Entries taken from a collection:
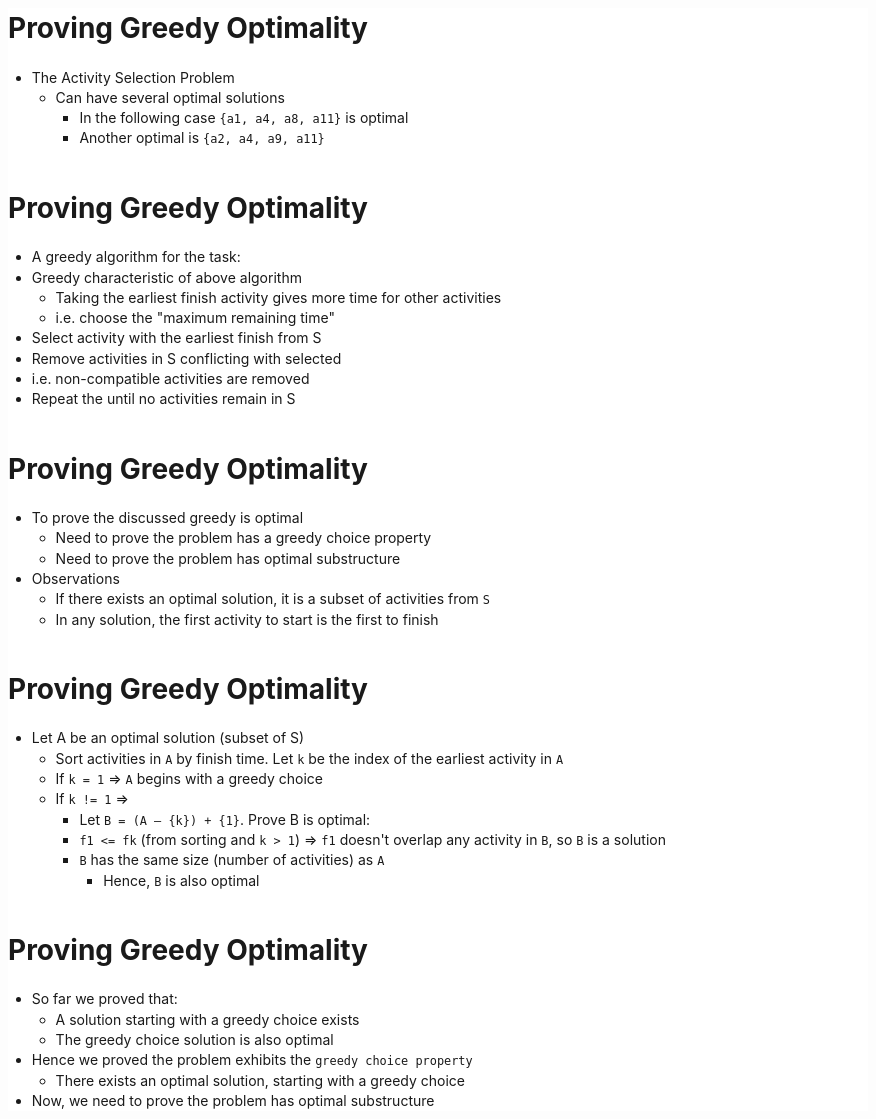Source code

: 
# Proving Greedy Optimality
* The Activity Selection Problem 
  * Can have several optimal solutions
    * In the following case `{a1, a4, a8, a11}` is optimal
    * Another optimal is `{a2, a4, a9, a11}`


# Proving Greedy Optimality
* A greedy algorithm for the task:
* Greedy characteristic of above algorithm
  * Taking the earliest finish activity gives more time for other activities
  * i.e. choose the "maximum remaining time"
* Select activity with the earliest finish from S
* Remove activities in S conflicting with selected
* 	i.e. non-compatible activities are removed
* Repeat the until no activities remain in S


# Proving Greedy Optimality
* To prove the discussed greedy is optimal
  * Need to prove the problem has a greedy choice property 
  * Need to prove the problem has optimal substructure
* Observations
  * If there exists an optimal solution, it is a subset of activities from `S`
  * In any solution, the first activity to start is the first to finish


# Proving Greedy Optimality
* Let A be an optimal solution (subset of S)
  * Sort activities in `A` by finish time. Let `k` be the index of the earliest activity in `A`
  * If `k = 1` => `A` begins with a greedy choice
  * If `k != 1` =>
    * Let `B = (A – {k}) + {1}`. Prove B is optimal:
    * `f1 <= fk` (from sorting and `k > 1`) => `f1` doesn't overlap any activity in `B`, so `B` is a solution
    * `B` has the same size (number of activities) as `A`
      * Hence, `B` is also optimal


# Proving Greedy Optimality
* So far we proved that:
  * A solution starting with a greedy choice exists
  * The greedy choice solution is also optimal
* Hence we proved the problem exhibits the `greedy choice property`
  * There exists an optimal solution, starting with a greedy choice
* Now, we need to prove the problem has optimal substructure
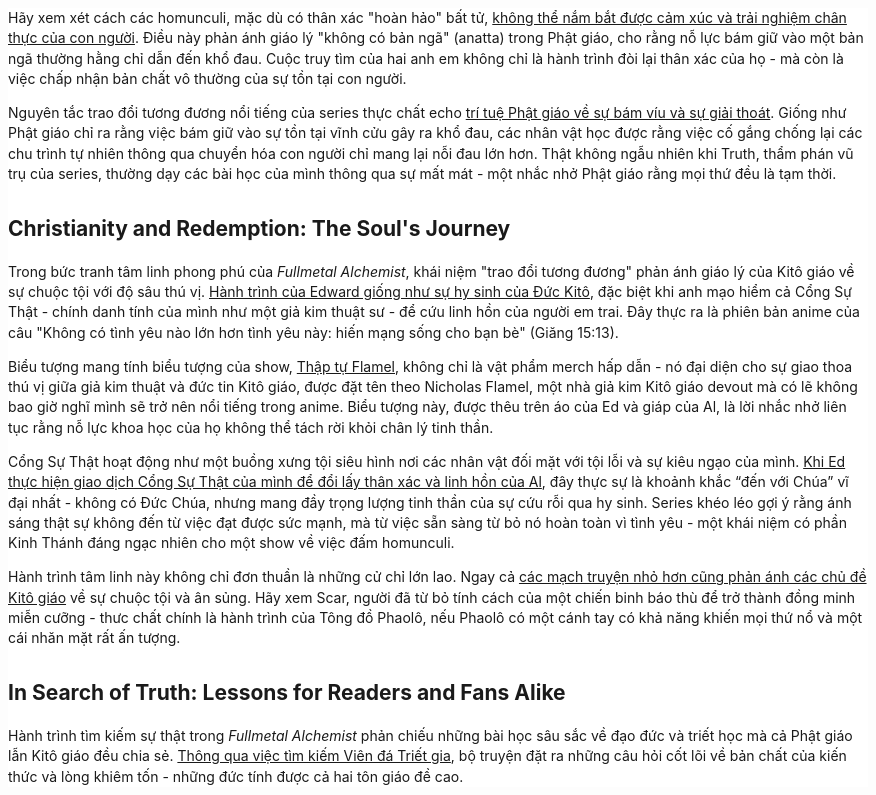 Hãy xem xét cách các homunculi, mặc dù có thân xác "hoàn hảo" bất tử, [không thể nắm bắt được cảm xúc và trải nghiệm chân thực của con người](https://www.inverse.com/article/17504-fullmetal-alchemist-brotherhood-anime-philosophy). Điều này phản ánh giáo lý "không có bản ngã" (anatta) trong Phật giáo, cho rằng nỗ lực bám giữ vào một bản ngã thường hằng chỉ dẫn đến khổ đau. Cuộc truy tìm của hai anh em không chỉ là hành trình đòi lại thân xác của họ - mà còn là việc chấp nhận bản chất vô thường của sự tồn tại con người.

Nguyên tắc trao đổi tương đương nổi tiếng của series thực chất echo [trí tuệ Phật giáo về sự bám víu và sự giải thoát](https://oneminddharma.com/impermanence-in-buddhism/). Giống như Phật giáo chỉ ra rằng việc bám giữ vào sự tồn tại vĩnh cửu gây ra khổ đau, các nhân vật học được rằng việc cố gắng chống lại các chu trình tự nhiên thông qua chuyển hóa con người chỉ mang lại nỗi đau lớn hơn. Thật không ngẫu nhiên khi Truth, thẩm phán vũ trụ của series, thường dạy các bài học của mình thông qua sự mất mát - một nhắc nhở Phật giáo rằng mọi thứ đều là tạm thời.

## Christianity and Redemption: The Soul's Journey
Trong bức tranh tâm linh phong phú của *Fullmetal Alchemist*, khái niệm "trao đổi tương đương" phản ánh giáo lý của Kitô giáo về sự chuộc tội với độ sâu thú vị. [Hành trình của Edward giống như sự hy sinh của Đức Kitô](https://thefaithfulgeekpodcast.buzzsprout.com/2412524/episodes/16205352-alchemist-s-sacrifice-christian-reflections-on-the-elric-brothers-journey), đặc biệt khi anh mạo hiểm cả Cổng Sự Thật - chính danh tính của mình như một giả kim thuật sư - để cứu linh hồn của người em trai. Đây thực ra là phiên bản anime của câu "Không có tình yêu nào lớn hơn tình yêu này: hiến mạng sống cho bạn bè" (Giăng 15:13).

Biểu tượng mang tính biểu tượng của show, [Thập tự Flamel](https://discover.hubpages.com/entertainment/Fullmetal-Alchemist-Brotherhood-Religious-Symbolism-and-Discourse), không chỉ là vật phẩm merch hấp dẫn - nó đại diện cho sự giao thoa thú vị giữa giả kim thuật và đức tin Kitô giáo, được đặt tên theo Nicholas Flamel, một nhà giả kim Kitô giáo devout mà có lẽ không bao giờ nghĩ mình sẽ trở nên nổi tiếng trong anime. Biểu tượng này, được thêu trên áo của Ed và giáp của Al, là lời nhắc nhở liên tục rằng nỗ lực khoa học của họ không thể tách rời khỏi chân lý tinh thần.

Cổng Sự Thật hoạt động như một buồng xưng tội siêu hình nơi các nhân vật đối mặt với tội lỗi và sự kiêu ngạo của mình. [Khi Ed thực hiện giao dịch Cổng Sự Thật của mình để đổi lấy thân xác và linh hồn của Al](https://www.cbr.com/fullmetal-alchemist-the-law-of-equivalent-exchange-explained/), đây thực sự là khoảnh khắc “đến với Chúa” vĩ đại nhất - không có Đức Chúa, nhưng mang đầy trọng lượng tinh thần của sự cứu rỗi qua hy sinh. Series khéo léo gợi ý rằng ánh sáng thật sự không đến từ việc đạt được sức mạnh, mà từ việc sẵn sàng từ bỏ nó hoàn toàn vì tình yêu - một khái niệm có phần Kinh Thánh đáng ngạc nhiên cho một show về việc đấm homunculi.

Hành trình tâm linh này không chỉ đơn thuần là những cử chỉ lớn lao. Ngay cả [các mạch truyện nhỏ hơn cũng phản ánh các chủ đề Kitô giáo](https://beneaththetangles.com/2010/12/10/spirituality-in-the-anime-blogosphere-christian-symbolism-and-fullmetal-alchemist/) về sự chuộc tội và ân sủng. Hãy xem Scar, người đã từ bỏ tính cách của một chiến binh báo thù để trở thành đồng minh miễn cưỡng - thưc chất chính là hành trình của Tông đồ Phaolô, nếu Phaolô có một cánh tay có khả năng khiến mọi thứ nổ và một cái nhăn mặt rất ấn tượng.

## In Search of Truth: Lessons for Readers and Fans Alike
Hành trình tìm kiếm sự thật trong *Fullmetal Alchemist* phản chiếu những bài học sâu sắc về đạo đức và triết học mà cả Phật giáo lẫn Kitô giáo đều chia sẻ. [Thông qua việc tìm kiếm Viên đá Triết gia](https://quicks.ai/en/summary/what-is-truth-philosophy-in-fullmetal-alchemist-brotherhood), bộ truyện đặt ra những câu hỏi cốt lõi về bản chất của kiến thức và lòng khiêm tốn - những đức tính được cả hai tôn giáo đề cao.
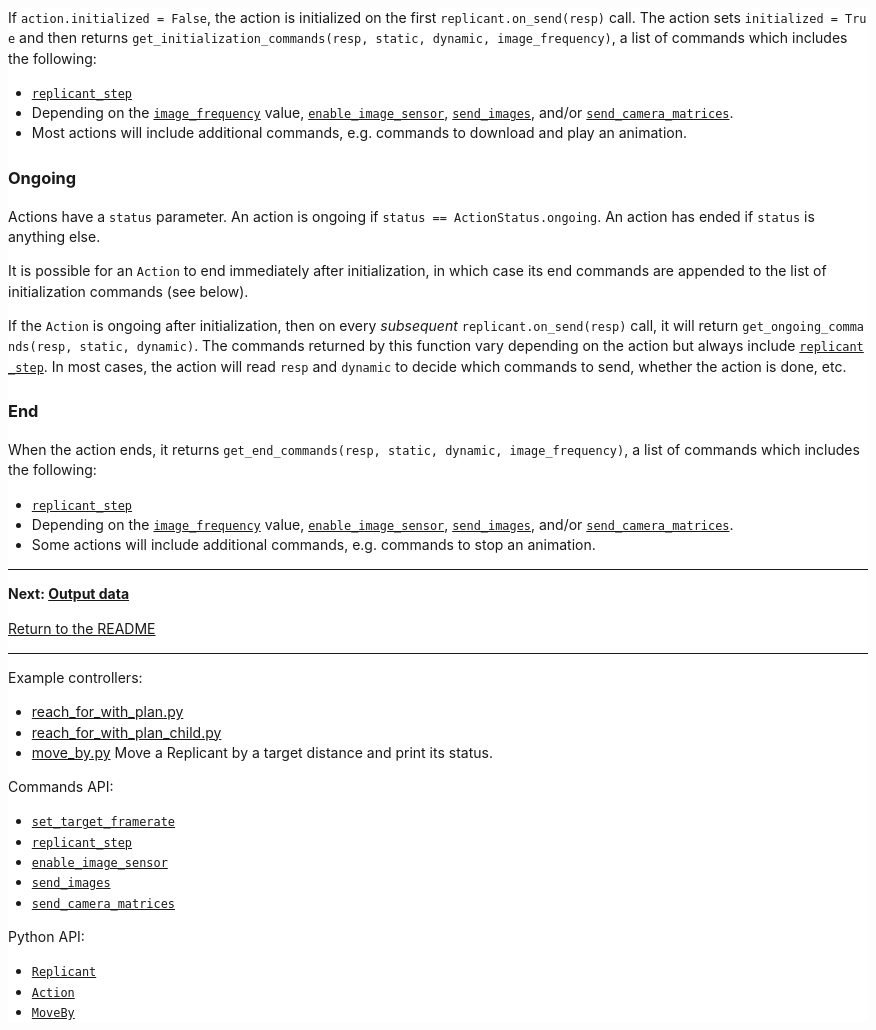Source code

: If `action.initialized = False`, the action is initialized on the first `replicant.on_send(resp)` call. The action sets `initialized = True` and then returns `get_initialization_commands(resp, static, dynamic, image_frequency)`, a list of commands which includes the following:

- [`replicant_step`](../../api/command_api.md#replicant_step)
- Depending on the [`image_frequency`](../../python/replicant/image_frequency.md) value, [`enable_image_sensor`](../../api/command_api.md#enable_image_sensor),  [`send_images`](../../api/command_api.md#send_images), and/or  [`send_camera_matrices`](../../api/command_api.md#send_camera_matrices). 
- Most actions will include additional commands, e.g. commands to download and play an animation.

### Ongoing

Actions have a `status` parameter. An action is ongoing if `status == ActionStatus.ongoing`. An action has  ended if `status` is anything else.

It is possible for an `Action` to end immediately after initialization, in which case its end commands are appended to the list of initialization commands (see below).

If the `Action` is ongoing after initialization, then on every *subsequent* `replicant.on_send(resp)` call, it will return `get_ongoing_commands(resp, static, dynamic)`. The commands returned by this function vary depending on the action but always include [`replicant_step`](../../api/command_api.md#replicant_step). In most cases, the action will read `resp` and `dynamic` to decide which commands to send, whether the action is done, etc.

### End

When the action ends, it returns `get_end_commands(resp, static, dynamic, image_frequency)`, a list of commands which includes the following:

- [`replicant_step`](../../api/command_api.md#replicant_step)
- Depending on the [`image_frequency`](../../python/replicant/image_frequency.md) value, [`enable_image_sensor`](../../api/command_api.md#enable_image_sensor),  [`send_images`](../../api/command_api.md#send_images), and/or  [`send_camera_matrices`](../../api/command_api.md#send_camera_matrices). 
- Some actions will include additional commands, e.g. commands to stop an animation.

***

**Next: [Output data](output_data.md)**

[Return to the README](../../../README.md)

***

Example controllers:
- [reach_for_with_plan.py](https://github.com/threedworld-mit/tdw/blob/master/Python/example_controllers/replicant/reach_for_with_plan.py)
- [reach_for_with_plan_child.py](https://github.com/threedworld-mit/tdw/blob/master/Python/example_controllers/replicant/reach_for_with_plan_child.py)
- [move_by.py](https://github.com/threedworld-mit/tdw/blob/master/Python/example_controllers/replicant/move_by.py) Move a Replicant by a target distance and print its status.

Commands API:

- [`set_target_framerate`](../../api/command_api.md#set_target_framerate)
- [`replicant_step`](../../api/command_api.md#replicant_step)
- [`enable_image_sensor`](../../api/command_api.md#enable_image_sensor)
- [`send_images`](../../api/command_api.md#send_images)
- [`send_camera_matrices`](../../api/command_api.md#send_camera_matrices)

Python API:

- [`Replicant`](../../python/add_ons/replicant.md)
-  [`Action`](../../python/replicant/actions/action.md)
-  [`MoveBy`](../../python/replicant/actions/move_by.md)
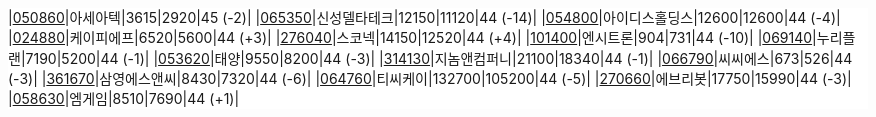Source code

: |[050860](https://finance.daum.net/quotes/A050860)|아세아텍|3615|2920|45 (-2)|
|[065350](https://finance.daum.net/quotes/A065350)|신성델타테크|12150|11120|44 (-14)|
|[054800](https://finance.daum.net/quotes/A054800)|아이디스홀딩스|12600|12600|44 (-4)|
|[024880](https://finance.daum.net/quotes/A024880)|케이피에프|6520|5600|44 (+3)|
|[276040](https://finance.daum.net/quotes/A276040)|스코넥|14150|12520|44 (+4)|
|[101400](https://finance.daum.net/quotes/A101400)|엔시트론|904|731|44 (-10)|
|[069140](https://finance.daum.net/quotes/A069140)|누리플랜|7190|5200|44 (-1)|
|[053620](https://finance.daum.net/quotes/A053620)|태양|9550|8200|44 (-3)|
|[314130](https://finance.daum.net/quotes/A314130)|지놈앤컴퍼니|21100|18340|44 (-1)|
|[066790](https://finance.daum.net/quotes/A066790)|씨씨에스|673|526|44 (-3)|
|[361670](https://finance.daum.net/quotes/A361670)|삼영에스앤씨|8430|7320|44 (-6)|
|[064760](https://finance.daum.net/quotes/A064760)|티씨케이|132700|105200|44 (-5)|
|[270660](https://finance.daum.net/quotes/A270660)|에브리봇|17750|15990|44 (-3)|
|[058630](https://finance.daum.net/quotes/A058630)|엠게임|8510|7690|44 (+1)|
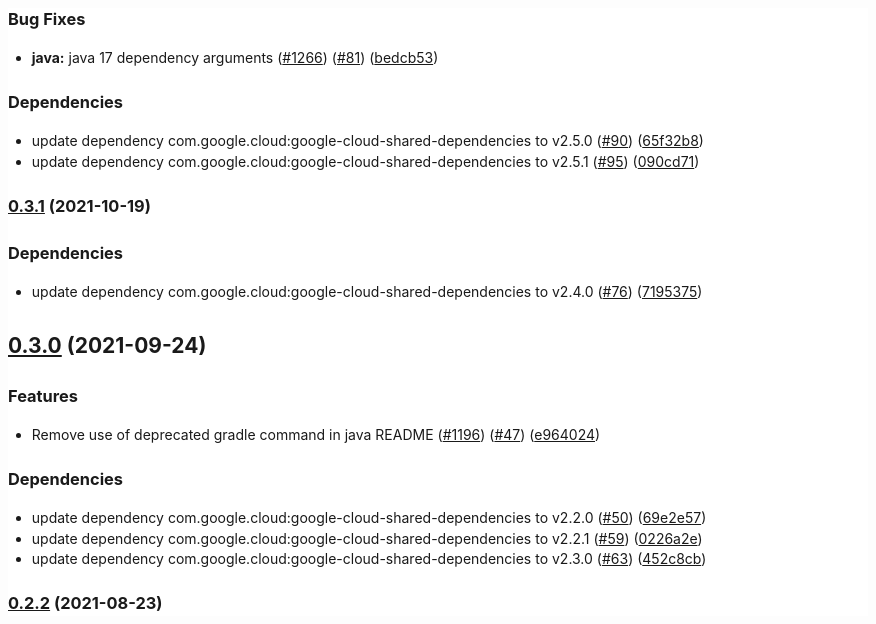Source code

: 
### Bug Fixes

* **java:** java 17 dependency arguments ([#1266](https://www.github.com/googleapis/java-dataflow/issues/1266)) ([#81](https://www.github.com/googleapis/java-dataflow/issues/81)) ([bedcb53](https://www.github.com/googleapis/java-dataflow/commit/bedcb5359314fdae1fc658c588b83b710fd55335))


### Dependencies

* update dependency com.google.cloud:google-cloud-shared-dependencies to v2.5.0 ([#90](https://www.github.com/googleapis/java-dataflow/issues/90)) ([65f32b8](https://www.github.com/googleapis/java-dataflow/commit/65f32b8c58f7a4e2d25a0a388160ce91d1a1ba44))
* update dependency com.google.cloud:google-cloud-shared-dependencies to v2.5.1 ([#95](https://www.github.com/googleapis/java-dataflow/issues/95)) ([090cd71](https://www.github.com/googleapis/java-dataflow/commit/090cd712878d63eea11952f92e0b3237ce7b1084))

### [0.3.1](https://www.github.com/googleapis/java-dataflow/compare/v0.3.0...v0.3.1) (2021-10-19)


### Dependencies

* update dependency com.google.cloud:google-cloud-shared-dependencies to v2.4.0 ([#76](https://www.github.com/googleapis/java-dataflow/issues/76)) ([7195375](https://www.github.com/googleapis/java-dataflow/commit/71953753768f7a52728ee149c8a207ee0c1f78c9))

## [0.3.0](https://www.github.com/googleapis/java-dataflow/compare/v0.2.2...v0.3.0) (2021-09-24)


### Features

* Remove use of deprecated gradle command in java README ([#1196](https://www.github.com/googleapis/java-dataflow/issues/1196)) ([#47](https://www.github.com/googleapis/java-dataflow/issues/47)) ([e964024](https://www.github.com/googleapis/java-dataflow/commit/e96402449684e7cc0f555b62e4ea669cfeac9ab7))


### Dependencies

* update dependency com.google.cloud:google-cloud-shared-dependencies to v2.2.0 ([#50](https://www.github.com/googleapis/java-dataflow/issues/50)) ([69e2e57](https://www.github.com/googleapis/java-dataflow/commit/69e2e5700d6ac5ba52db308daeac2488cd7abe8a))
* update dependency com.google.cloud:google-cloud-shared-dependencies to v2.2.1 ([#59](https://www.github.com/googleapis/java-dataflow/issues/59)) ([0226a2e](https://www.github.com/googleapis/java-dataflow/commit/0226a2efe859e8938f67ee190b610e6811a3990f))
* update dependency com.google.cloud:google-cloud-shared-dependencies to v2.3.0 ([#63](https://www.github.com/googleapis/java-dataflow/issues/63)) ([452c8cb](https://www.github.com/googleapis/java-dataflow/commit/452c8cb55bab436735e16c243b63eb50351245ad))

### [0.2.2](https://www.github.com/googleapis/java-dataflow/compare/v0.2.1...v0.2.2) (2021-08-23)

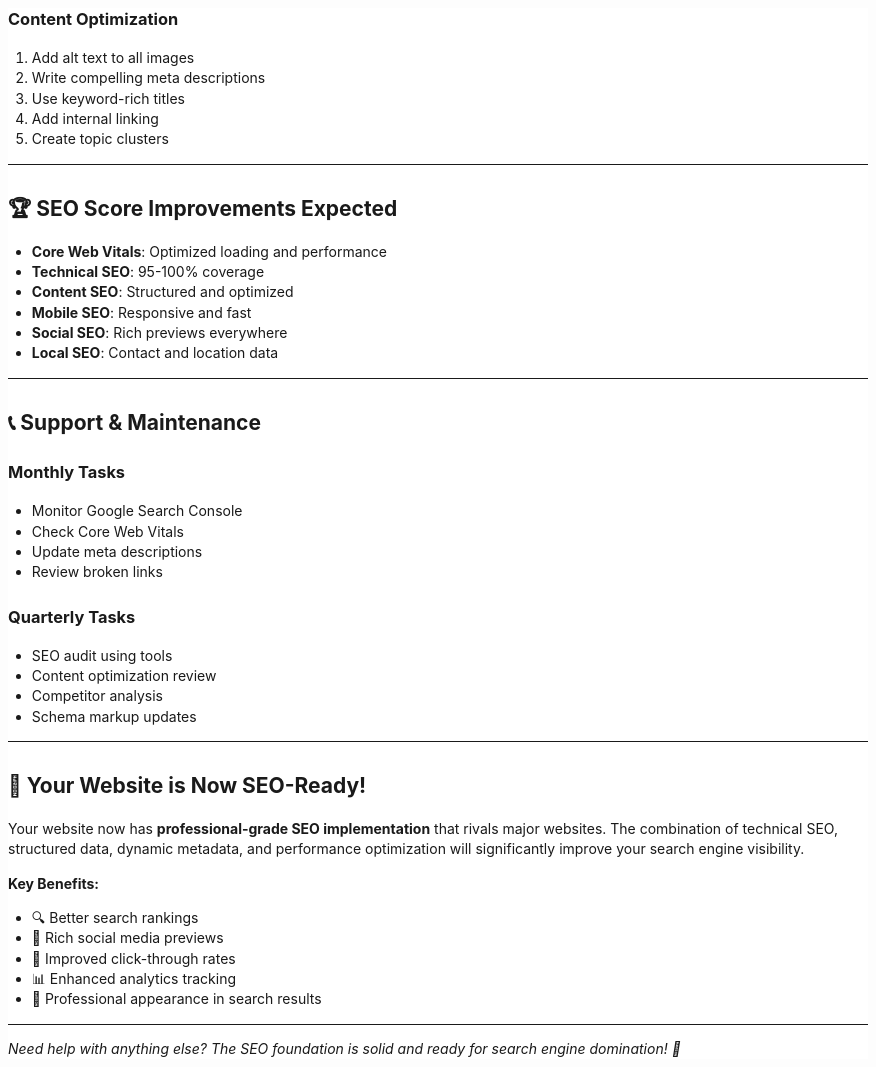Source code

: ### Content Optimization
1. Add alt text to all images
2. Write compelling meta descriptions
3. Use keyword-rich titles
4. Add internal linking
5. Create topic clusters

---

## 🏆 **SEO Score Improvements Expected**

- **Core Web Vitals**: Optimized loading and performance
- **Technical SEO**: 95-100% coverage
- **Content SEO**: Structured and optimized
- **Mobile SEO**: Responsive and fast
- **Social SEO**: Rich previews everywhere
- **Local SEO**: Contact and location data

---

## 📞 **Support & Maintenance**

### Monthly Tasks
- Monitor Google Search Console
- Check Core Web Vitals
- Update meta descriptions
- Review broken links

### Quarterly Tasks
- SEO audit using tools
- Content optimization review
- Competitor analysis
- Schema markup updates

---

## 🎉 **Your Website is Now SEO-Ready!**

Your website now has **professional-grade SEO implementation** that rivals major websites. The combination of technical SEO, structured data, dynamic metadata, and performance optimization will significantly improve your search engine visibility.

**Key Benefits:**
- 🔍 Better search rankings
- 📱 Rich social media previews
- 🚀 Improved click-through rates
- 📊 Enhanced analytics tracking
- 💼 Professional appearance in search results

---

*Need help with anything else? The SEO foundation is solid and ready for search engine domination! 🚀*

> [WHAT IS BEING ASKED]:
Please gather every line in the records above that contains the word "choice", and copy each one out in full.

> [TASK RESPONSE]:
  * Need to prove the problem has a greedy choice property 
  * If `k = 1` => `A` begins with a greedy choice
  * A solution starting with a greedy choice exists
  * The greedy choice solution is also optimal
* Hence we proved the problem exhibits the `greedy choice property`
  * There exists an optimal solution, starting with a greedy choice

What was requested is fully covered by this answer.